Résumé : En Iran, Rahim, poursuivi par un créancier tenace, se retrouve en prison pour ne pas avoir pu rembourser son imposante dette. Il obtient rapidement une permission de deux jours qu’il souhaite utiliser pour rencontrer son créancier et tenter de le convaincre de changer d’avis. Sa fiancée trouve très opportunément un sac contenant des pièces d’or. Après hésitation il décide de le rendre à sa propriétaire. Il devient alors un héros son geste étant repris par les réseaux sociaux et les médias. Par un engrenage absurde il devient suspect de supercherie et ne parvient pas à obtenir le résultat espéré…
Analyse : Après (Everybody Knows 2018), tourné en Espagne avec un inégal bonheur, Asghar Farhadi revient dans son pays, à Chiraz, cœur de l’histoire iranienne. Son dernier film ne surprend pas. On y retrouve le goût du réalisateur pour les relations complexes, ambigües, qui mettent ses personnages dans des situations inextricables, pour l’étude de la solidarité familiale, de l’honnêteté du citoyen, avec une critique féroce du régime iranien suffisamment subtile pour échapper à la censure. Notre héros, si attachant, est l’incarnation de l’ambiguïté. Que cache-t-il derrière cet éternel sourire, cet air de chien battu ? un honnête homme, un opportuniste, un être « naïf ou très intelligent » comme le résumera un membre de l’administration pénitentiaire ? Pourquoi a-t-il rendu les pièces d’or trouvées par son amie ? parce qu’il s’est assuré d’abord auprès de son créancier intransigeant que ce dernier ne se contenterait pas d’une partie de la somme, et que le revenu de ce petit trésor ne le sauverait pas ou par honnêteté profonde ? mais par ailleurs, peut-on lui reprocher d’avoir monté un mensonge devant les exigences d’une administration tatillonne qui, soupçonnant un coup monté, veut l’identité de la personne qui a récupéré les pièces et qui a disparu, alors qu’il se trouve dans une situation difficile où après avoir connu la gloire son honneur est menacé ? C’est ce vertige de questionnements qui saisit le spectateur dont le cinéaste veut « susciter la réflexion ». Le réalisateur insiste également sur l’archaïsme d’une justice qui prévoit toujours l’emprisonnement pour dette (mesure qui a disparu en France depuis 1867) ; une justice qui laisse au créancier le droit de pardonner ou de laisser croupir en prison son débiteur, esprit proche de la loi du talion. Avec l’apparition d’un élément nouveau : le pouvoir des réseaux sociaux qui font et défont une réputation en quelques clics, qui répandent comme une trainée de poudre les fausses nouvelles, phénomène qui atteint l’Iran également. Notre héros en est la première victime dont la gloire et la chute se sont faites par les réseaux sociaux, par la télévision qui a donné un écho national à sa grâce comme à sa disgrâce. Il est même soutenu par une association caritative influente qui se charge de sauver ceux que la justice a condamnés à mort et qui rapidement se méfiera de lui.
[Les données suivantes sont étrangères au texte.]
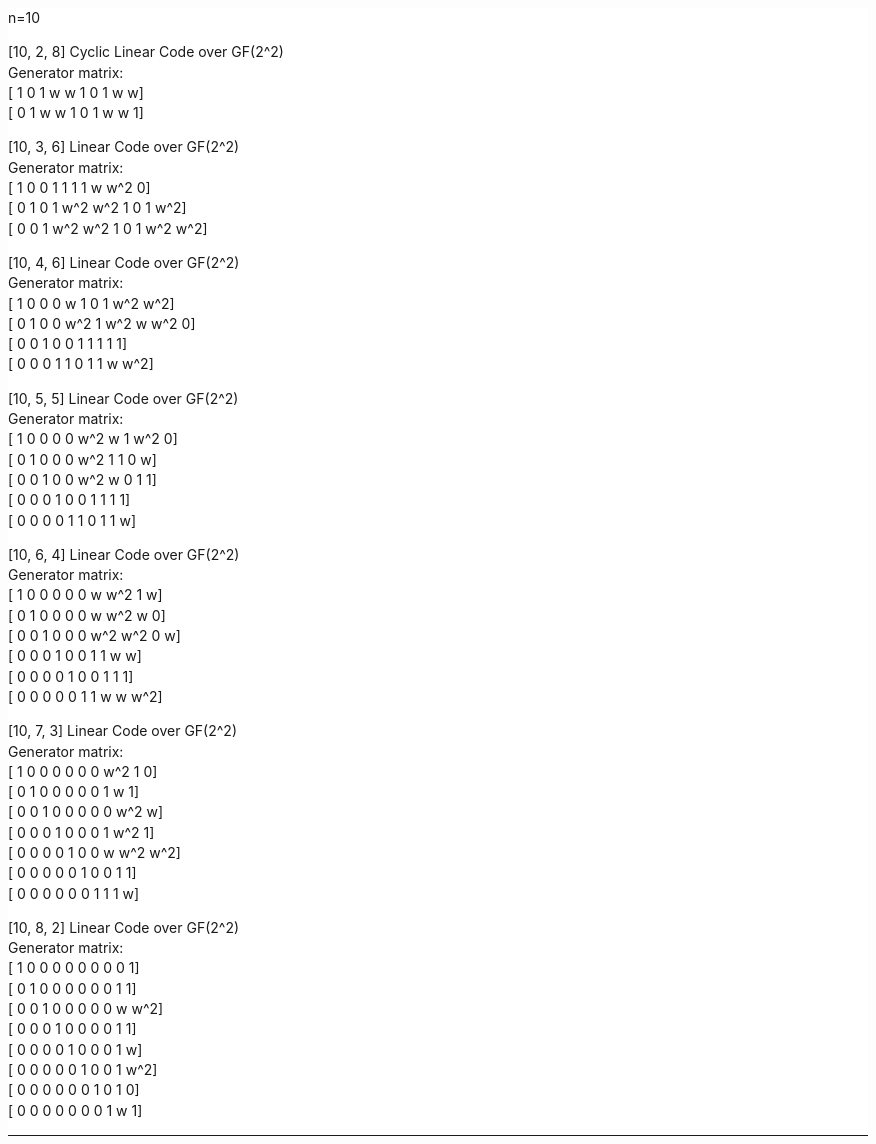 n=10

[10, 2, 8] Cyclic Linear Code over GF(2^2)  
Generator matrix:  
[  1   0   1   w   w   1   0   1   w   w]  
[  0   1   w   w   1   0   1   w   w   1]  

[10, 3, 6] Linear Code over GF(2^2)  
Generator matrix:  
[  1   0   0   1   1   1   1   w w^2   0]  
[  0   1   0   1 w^2 w^2   1   0   1 w^2]  
[  0   0   1 w^2 w^2   1   0   1 w^2 w^2]  

[10, 4, 6] Linear Code over GF(2^2)  
Generator matrix:  
[  1   0   0   0   w   1   0   1 w^2 w^2]  
[  0   1   0   0 w^2   1 w^2   w w^2   0]  
[  0   0   1   0   0   1   1   1   1   1]  
[  0   0   0   1   1   0   1   1   w w^2]  

[10, 5, 5] Linear Code over GF(2^2)  
Generator matrix:  
[  1   0   0   0   0 w^2   w   1 w^2   0]  
[  0   1   0   0   0 w^2   1   1   0   w]  
[  0   0   1   0   0 w^2   w   0   1   1]  
[  0   0   0   1   0   0   1   1   1   1]  
[  0   0   0   0   1   1   0   1   1   w]  

[10, 6, 4] Linear Code over GF(2^2)  
Generator matrix:  
[  1   0   0   0   0   0   w w^2   1   w]  
[  0   1   0   0   0   0   w w^2   w   0]  
[  0   0   1   0   0   0 w^2 w^2   0   w]  
[  0   0   0   1   0   0   1   1   w   w]  
[  0   0   0   0   1   0   0   1   1   1]  
[  0   0   0   0   0   1   1   w   w w^2]  

[10, 7, 3] Linear Code over GF(2^2)  
Generator matrix:  
[  1   0   0   0   0   0   0 w^2   1   0]  
[  0   1   0   0   0   0   0   1   w   1]  
[  0   0   1   0   0   0   0   0 w^2   w]  
[  0   0   0   1   0   0   0   1 w^2   1]  
[  0   0   0   0   1   0   0   w w^2 w^2]  
[  0   0   0   0   0   1   0   0   1   1]  
[  0   0   0   0   0   0   1   1   1   w]  

[10, 8, 2] Linear Code over GF(2^2)  
Generator matrix:  
[  1   0   0   0   0   0   0   0   0   1]  
[  0   1   0   0   0   0   0   0   1   1]  
[  0   0   1   0   0   0   0   0   w w^2]  
[  0   0   0   1   0   0   0   0   1   1]  
[  0   0   0   0   1   0   0   0   1   w]  
[  0   0   0   0   0   1   0   0   1 w^2]  
[  0   0   0   0   0   0   1   0   1   0]  
[  0   0   0   0   0   0   0   1   w   1]  
_______________________________________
Par un scénario intelligent, implacable, d’une grande précision le réalisateur nous montre la situation dédaléenne dans laquelle se trouve son héros, qui exclut toute voie de sortie, toute possibilité de rédemption. La mise en scène, sobre et inventive, plonge le spectateur dans ce chaos étouffant d’un quotidien désespérant dans lequel chaque personnage a sa part d’ambiguïté, de vérité et de petits arrangements pour tenter de survivre dans un système autoritaire et corrompu. Une fable morale et sociale pleine d’intérêt qui confirme, si besoin était, le grand talent d’Asghar Farhadi.